* Problem to solve
Render the lines below as a Markdown table with the columns "Row" and "Line", numbering each line in order and omitting the blank ones.

### Source material

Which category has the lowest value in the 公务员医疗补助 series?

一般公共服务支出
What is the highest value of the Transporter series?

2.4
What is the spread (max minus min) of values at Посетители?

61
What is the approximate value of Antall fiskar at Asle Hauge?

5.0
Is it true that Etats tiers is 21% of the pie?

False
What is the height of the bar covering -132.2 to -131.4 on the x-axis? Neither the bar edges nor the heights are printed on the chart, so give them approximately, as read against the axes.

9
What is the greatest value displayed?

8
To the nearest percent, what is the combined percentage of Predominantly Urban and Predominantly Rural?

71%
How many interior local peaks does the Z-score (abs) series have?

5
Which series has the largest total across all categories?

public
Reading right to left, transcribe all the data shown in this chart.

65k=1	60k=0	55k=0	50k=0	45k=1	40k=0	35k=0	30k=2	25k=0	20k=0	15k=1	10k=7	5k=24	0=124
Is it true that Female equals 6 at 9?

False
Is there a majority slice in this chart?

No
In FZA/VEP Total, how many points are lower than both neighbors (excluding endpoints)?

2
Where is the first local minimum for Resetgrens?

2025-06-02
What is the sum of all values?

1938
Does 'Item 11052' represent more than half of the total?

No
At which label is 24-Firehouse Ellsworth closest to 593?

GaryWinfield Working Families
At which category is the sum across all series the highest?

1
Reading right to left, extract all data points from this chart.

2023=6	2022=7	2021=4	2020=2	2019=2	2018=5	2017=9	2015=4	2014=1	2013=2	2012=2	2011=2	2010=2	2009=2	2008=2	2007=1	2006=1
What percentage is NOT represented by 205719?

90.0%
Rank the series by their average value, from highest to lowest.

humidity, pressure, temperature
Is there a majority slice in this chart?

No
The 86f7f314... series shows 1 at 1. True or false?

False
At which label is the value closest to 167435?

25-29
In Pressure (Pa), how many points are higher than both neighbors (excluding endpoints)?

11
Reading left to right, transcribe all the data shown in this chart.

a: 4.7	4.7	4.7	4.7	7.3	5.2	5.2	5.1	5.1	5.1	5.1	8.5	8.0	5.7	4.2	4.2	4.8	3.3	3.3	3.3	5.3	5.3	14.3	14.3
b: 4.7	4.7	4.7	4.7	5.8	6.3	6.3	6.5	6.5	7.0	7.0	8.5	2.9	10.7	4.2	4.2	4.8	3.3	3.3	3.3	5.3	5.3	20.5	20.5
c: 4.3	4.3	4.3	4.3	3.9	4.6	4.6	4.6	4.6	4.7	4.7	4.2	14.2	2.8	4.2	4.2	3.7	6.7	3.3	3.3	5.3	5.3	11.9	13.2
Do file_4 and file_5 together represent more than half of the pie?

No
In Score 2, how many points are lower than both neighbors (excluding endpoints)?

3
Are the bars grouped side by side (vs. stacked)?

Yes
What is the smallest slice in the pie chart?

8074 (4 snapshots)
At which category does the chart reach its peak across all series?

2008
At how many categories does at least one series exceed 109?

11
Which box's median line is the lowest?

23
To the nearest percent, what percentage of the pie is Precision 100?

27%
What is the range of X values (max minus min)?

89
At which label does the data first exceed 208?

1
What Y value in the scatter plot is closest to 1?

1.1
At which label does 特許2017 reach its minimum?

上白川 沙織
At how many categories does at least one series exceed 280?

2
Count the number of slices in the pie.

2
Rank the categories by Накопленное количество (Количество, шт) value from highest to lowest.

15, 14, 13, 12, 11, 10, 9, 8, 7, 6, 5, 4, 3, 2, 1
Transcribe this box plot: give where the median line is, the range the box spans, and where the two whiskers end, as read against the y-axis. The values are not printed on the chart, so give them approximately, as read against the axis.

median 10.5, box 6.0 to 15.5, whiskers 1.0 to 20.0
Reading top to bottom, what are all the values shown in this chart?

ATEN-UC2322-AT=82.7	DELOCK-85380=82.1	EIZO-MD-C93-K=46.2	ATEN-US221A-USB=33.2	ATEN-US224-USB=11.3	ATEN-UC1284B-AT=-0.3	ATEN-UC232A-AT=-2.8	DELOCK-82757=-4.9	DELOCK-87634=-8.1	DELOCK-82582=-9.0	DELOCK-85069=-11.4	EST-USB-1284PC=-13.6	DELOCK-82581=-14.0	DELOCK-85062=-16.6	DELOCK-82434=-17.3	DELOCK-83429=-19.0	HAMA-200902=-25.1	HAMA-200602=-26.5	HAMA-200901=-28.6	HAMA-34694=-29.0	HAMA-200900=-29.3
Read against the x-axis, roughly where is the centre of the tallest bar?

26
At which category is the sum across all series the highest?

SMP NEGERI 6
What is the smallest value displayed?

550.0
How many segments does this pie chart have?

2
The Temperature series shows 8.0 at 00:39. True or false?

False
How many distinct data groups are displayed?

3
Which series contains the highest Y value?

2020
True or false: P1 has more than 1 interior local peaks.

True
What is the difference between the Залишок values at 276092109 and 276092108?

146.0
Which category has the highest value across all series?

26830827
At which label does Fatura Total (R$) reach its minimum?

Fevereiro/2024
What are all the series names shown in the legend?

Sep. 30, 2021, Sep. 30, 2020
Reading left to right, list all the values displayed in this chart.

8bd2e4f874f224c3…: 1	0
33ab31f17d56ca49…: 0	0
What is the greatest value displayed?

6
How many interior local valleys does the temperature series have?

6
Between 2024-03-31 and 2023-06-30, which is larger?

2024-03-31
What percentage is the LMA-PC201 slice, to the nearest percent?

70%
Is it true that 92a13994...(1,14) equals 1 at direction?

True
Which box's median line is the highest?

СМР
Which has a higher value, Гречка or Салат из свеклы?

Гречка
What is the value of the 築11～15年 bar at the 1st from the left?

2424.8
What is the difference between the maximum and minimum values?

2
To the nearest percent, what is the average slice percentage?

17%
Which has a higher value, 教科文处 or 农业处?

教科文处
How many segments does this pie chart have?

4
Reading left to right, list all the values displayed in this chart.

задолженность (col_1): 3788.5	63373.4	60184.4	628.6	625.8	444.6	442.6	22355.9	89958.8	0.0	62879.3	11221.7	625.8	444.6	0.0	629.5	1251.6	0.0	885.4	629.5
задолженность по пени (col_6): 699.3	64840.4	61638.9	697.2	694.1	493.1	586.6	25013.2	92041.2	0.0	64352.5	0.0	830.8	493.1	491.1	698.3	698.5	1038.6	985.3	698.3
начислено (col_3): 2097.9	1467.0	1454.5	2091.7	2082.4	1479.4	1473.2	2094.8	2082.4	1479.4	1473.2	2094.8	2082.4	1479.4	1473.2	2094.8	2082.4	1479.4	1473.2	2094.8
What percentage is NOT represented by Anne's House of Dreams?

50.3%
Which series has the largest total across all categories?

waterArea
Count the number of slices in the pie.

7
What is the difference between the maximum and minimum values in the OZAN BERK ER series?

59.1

######

* Your response
| Row | Line |
|---|---|
| 1 | Which category has the lowest value in the 公务员医疗补助 series? |
| 2 | 一般公共服务支出 |
| 3 | What is the highest value of the Transporter series? |
| 4 | 2.4 |
| 5 | What is the spread (max minus min) of values at Посетители? |
| 6 | 61 |
| 7 | What is the approximate value of Antall fiskar at Asle Hauge? |
| 8 | 5.0 |
| 9 | Is it true that Etats tiers is 21% of the pie? |
| 10 | False |
| 11 | What is the height of the bar covering -132.2 to -131.4 on the x-axis? Neither the bar edges nor the heights are printed on the chart, so give them approximately, as read against the axes. |
| 12 | 9 |
| 13 | What is the greatest value displayed? |
| 14 | 8 |
| 15 | To the nearest percent, what is the combined percentage of Predominantly Urban and Predominantly Rural? |
| 16 | 71% |
| 17 | How many interior local peaks does the Z-score (abs) series have? |
| 18 | 5 |
| 19 | Which series has the largest total across all categories? |
| 20 | public |
| 21 | Reading right to left, transcribe all the data shown in this chart. |
| 22 | 65k=1	60k=0	55k=0	50k=0	45k=1	40k=0	35k=0	30k=2	25k=0	20k=0	15k=1	10k=7	5k=24	0=124 |
| 23 | Is it true that Female equals 6 at 9? |
| 24 | False |
| 25 | Is there a majority slice in this chart? |
| 26 | No |
| 27 | In FZA/VEP Total, how many points are lower than both neighbors (excluding endpoints)? |
| 28 | 2 |
| 29 | Where is the first local minimum for Resetgrens? |
| 30 | 2025-06-02 |
| 31 | What is the sum of all values? |
| 32 | 1938 |
| 33 | Does 'Item 11052' represent more than half of the total? |
| 34 | No |
| 35 | At which label is 24-Firehouse Ellsworth closest to 593? |
| 36 | GaryWinfield Working Families |
| 37 | At which category is the sum across all series the highest? |
| 38 | 1 |
| 39 | Reading right to left, extract all data points from this chart. |
| 40 | 2023=6	2022=7	2021=4	2020=2	2019=2	2018=5	2017=9	2015=4	2014=1	2013=2	2012=2	2011=2	2010=2	2009=2	2008=2	2007=1	2006=1 |
| 41 | What percentage is NOT represented by 205719? |
| 42 | 90.0% |
| 43 | Rank the series by their average value, from highest to lowest. |
| 44 | humidity, pressure, temperature |
| 45 | Is there a majority slice in this chart? |
| 46 | No |
| 47 | The 86f7f314... series shows 1 at 1. True or false? |
| 48 | False |
| 49 | At which label is the value closest to 167435? |
| 50 | 25-29 |
| 51 | In Pressure (Pa), how many points are higher than both neighbors (excluding endpoints)? |
| 52 | 11 |
| 53 | Reading left to right, transcribe all the data shown in this chart. |
| 54 | a: 4.7	4.7	4.7	4.7	7.3	5.2	5.2	5.1	5.1	5.1	5.1	8.5	8.0	5.7	4.2	4.2	4.8	3.3	3.3	3.3	5.3	5.3	14.3	14.3 |
| 55 | b: 4.7	4.7	4.7	4.7	5.8	6.3	6.3	6.5	6.5	7.0	7.0	8.5	2.9	10.7	4.2	4.2	4.8	3.3	3.3	3.3	5.3	5.3	20.5	20.5 |
| 56 | c: 4.3	4.3	4.3	4.3	3.9	4.6	4.6	4.6	4.6	4.7	4.7	4.2	14.2	2.8	4.2	4.2	3.7	6.7	3.3	3.3	5.3	5.3	11.9	13.2 |
| 57 | Do file_4 and file_5 together represent more than half of the pie? |
| 58 | No |
| 59 | In Score 2, how many points are lower than both neighbors (excluding endpoints)? |
| 60 | 3 |
| 61 | Are the bars grouped side by side (vs. stacked)? |
| 62 | Yes |
| 63 | What is the smallest slice in the pie chart? |
| 64 | 8074 (4 snapshots) |
| 65 | At which category does the chart reach its peak across all series? |
| 66 | 2008 |
| 67 | At how many categories does at least one series exceed 109? |
| 68 | 11 |
| 69 | Which box's median line is the lowest? |
| 70 | 23 |
| 71 | To the nearest percent, what percentage of the pie is Precision 100? |
| 72 | 27% |
| 73 | What is the range of X values (max minus min)? |
| 74 | 89 |
| 75 | At which label does the data first exceed 208? |
| 76 | 1 |
| 77 | What Y value in the scatter plot is closest to 1? |
| 78 | 1.1 |
| 79 | At which label does 特許2017 reach its minimum? |
| 80 | 上白川 沙織 |
| 81 | At how many categories does at least one series exceed 280? |
| 82 | 2 |
| 83 | Count the number of slices in the pie. |
| 84 | 2 |
| 85 | Rank the categories by Накопленное количество (Количество, шт) value from highest to lowest. |
| 86 | 15, 14, 13, 12, 11, 10, 9, 8, 7, 6, 5, 4, 3, 2, 1 |
| 87 | Transcribe this box plot: give where the median line is, the range the box spans, and where the two whiskers end, as read against the y-axis. The values are not printed on the chart, so give them approximately, as read against the axis. |
| 88 | median 10.5, box 6.0 to 15.5, whiskers 1.0 to 20.0 |
| 89 | Reading top to bottom, what are all the values shown in this chart? |
| 90 | ATEN-UC2322-AT=82.7	DELOCK-85380=82.1	EIZO-MD-C93-K=46.2	ATEN-US221A-USB=33.2	ATEN-US224-USB=11.3	ATEN-UC1284B-AT=-0.3	ATEN-UC232A-AT=-2.8	DELOCK-82757=-4.9	DELOCK-87634=-8.1	DELOCK-82582=-9.0	DELOCK-85069=-11.4	EST-USB-1284PC=-13.6	DELOCK-82581=-14.0	DELOCK-85062=-16.6	DELOCK-82434=-17.3	DELOCK-83429=-19.0	HAMA-200902=-25.1	HAMA-200602=-26.5	HAMA-200901=-28.6	HAMA-34694=-29.0	HAMA-200900=-29.3 |
| 91 | Read against the x-axis, roughly where is the centre of the tallest bar? |
| 92 | 26 |
| 93 | At which category is the sum across all series the highest? |
| 94 | SMP NEGERI 6 |
| 95 | What is the smallest value displayed? |
| 96 | 550.0 |
| 97 | How many segments does this pie chart have? |
| 98 | 2 |
| 99 | The Temperature series shows 8.0 at 00:39. True or false? |
| 100 | False |
| 101 | How many distinct data groups are displayed? |
| 102 | 3 |
| 103 | Which series contains the highest Y value? |
| 104 | 2020 |
| 105 | True or false: P1 has more than 1 interior local peaks. |
| 106 | True |
| 107 | What is the difference between the Залишок values at 276092109 and 276092108? |
| 108 | 146.0 |
| 109 | Which category has the highest value across all series? |
| 110 | 26830827 |
| 111 | At which label does Fatura Total (R$) reach its minimum? |
| 112 | Fevereiro/2024 |
| 113 | What are all the series names shown in the legend? |
| 114 | Sep. 30, 2021, Sep. 30, 2020 |
| 115 | Reading left to right, list all the values displayed in this chart. |
| 116 | 8bd2e4f874f224c3…: 1	0 |
| 117 | 33ab31f17d56ca49…: 0	0 |
| 118 | What is the greatest value displayed? |
| 119 | 6 |
| 120 | How many interior local valleys does the temperature series have? |
| 121 | 6 |
| 122 | Between 2024-03-31 and 2023-06-30, which is larger? |
| 123 | 2024-03-31 |
| 124 | What percentage is the LMA-PC201 slice, to the nearest percent? |
| 125 | 70% |
| 126 | Is it true that 92a13994...(1,14) equals 1 at direction? |
| 127 | True |
| 128 | Which box's median line is the highest? |
| 129 | СМР |
| 130 | Which has a higher value, Гречка or Салат из свеклы? |
| 131 | Гречка |
| 132 | What is the value of the 築11～15年 bar at the 1st from the left? |
| 133 | 2424.8 |
| 134 | What is the difference between the maximum and minimum values? |
| 135 | 2 |
| 136 | To the nearest percent, what is the average slice percentage? |
| 137 | 17% |
| 138 | Which has a higher value, 教科文处 or 农业处? |
| 139 | 教科文处 |
| 140 | How many segments does this pie chart have? |
| 141 | 4 |
| 142 | Reading left to right, list all the values displayed in this chart. |
| 143 | задолженность (col_1): 3788.5	63373.4	60184.4	628.6	625.8	444.6	442.6	22355.9	89958.8	0.0	62879.3	11221.7	625.8	444.6	0.0	629.5	1251.6	0.0	885.4	629.5 |
| 144 | задолженность по пени (col_6): 699.3	64840.4	61638.9	697.2	694.1	493.1	586.6	25013.2	92041.2	0.0	64352.5	0.0	830.8	493.1	491.1	698.3	698.5	1038.6	985.3	698.3 |
| 145 | начислено (col_3): 2097.9	1467.0	1454.5	2091.7	2082.4	1479.4	1473.2	2094.8	2082.4	1479.4	1473.2	2094.8	2082.4	1479.4	1473.2	2094.8	2082.4	1479.4	1473.2	2094.8 |
| 146 | What percentage is NOT represented by Anne's House of Dreams? |
| 147 | 50.3% |
| 148 | Which series has the largest total across all categories? |
| 149 | waterArea |
| 150 | Count the number of slices in the pie. |
| 151 | 7 |
| 152 | What is the difference between the maximum and minimum values in the OZAN BERK ER series? |
| 153 | 59.1 |